In the last year or so, you’ve shared your opinions about the industry and the government on social media. Have you ever thought of holding back like so many of your contemporaries in Bollywood have done?
People do tell me to hold back, but I don’t believe in that. I am making films, making content for the most powerful medium in this country. I need to be able to put my politics out there — and, I need to be able to support those politics off camera. Unfortunately, today, the liberal voice is always the meeker one. I think we should scream as loudly as the lunatics out there, and not say ‘Forget it, it’s not worth it’. It is worth it!
I don’t think we’re far away from a day when we’ll be told something like, ‘In one scene, a man is eating a kebab, remove it’. During Bajrangi…, when Om Puri’s character says ‘Jai Shri Ram’, somebody said, ‘Hata do, bura lagega (Remove it, it will offend people)’. I asked, who will it offend? I was told, ‘Muslims’. I’m also a Muslim and I didn’t see what was offensive about it. I watched the film at Gaiety in Bandra, on Friday morning — 80 per cent of the audience were working-class Muslims — and when that scene came, everybody cheered.
In a recent interview, you said ‘Dissent does not mean a lack of patriotism’, and your work today is addressing the themes of nationalism and patriotism. Comment.

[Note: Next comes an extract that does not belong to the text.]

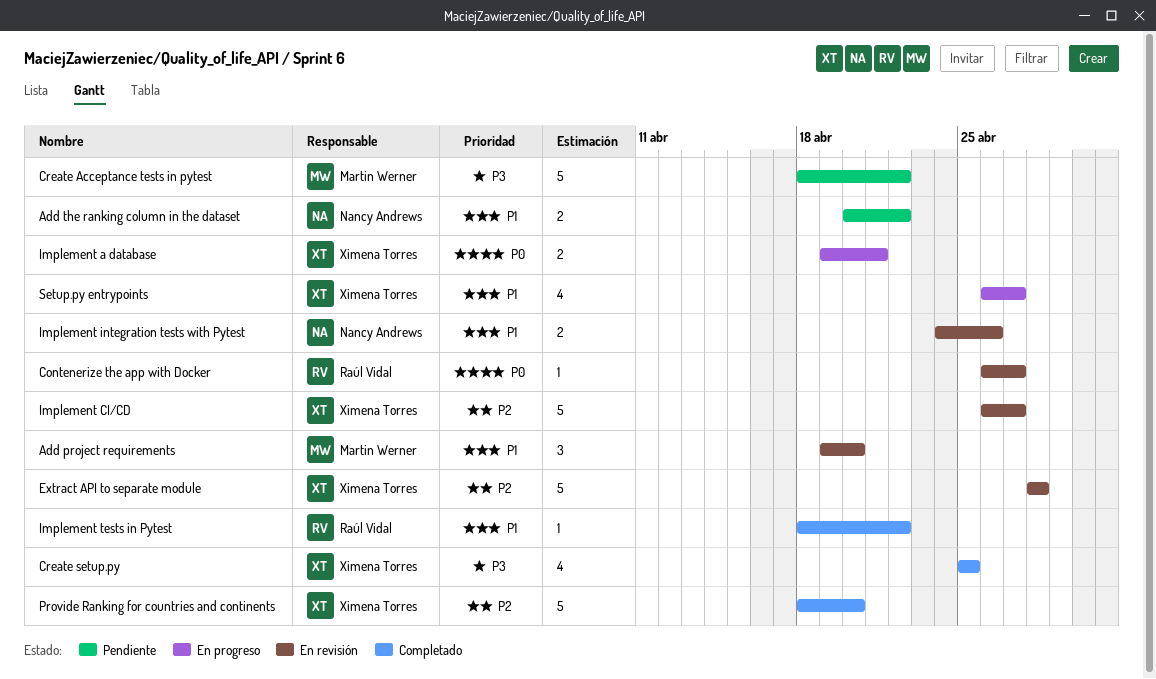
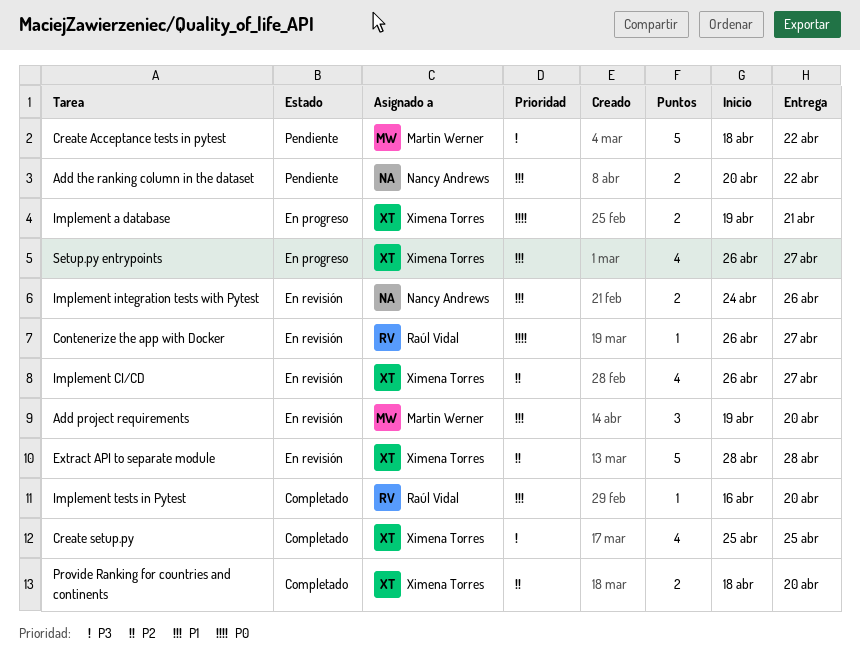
Implement CI/CD, estimate: 5 -> 4
Implement tests in Pytest, start: Apr 18 -> Apr 16
Implement tests in Pytest, due: Apr 22 -> Apr 20
Provide Ranking for countries and continents, estimate: 5 -> 2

I don’t understand the political climate right now. The greatness of this country lies in the ability to debate and discuss anything and everything. Today, a very clever narrative has been spun, that if you say anything against a ruling party or government, it means one is going against the country. Since when did a political party start representing this country? You say something, they’ll say, ‘Pakistan chale jao’ (Go to Pakistan). India has been around for several millennia!
Tubelight was Om Puri’s last Hindi film. What was it like to work with him in Bajrangi Bhaijaan and Tubelight?
My relationship with him has been a special one. I really wanted him to play the Taliban chief in Kabul Express, but he had a severe back problem at that time and his doctor had advised him against the project. But I kept in touch with him. In Bajrangi…, when this cameo came up, I went to him. He loved the story and the character, but he said, ‘Kabir, in your next film, you have to give me a better role’. So, Tubelight is that bigger, better role. You know, he had so much Punjabiyat in him — big smile, big hug in the morning, he was just so lovely. It was a shock for us when he passed away (in January).
2016 was a good year for Bollywood. Is there one film that you wished you could have made?
Dangal. It’s based on a true story and just the kind of film I love. I want to work with a lot of people but Aamir Khan is on the top of my list.